Locate each line in the material below that contains the string "Homicide", and copy those lines in full.
-.-.-
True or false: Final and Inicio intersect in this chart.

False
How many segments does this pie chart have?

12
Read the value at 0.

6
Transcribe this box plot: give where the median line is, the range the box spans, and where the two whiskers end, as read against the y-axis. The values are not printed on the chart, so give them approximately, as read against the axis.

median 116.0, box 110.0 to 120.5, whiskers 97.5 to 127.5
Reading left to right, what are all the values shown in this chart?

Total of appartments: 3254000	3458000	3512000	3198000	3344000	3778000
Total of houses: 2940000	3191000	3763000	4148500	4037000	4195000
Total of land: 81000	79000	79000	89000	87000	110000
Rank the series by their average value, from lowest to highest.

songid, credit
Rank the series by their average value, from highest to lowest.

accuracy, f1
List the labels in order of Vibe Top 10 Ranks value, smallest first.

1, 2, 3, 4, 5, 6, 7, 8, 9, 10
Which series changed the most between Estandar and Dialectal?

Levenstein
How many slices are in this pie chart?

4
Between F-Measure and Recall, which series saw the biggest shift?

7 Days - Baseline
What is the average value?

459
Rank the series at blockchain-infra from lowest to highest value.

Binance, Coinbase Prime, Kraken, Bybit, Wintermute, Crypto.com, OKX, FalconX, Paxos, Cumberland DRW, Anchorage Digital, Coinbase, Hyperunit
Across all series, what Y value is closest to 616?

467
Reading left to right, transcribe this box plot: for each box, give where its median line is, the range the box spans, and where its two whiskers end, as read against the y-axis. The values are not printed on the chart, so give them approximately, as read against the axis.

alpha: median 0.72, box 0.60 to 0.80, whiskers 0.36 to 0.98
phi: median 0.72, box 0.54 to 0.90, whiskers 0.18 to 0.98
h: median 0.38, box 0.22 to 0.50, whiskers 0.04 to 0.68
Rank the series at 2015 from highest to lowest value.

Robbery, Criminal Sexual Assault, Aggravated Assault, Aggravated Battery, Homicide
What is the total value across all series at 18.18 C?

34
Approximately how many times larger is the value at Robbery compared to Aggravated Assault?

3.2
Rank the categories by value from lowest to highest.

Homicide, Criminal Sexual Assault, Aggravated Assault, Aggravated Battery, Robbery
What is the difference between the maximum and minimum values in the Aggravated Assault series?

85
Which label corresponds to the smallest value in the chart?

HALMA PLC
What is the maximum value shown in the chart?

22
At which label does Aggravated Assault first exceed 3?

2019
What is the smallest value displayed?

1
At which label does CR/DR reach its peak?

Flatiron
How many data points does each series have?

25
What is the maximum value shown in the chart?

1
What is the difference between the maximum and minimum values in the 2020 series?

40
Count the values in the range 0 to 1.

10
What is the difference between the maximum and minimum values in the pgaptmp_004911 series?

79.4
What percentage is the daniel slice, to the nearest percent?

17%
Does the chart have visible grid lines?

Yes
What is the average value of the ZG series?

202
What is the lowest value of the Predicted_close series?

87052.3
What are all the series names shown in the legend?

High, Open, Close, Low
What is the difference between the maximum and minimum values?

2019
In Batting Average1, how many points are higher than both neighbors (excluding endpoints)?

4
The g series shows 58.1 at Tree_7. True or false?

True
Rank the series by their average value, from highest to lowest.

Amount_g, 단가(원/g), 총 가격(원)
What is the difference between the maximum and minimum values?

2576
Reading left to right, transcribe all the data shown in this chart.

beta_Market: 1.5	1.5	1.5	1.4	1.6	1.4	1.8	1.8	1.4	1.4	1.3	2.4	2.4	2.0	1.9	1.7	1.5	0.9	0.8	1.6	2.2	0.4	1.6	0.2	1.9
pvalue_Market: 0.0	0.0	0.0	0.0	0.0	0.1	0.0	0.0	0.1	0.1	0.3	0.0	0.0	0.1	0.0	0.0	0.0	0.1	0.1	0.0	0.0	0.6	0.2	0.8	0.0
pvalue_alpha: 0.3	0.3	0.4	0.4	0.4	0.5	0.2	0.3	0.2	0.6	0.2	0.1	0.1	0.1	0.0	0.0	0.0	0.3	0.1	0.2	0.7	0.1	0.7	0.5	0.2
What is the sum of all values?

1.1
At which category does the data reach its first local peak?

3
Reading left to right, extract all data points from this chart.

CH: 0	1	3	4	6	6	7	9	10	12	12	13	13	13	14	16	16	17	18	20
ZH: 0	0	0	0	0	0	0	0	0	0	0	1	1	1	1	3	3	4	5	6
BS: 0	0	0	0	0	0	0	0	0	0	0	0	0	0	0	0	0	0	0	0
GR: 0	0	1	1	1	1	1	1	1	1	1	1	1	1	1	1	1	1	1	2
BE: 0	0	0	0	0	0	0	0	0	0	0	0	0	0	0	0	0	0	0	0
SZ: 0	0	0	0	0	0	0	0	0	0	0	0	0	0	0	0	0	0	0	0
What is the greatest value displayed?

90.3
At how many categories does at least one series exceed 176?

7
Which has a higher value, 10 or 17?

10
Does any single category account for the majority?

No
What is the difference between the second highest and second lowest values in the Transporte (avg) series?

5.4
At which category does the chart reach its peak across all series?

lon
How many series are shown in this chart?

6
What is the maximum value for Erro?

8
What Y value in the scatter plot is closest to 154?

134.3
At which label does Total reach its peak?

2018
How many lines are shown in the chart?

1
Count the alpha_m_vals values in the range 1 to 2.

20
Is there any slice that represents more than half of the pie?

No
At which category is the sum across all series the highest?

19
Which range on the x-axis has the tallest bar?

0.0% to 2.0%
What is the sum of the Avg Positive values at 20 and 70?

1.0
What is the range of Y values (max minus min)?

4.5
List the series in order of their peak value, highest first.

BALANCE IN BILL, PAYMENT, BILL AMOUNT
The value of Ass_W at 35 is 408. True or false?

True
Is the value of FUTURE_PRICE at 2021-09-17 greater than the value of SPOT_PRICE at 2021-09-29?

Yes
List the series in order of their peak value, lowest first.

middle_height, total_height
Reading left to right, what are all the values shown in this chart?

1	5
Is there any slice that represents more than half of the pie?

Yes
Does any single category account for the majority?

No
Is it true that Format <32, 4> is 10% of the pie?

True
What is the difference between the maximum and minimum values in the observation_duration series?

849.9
-.-.-
= RESPONSE AREA =
Robbery, Criminal Sexual Assault, Aggravated Assault, Aggravated Battery, Homicide
Homicide, Criminal Sexual Assault, Aggravated Assault, Aggravated Battery, Robbery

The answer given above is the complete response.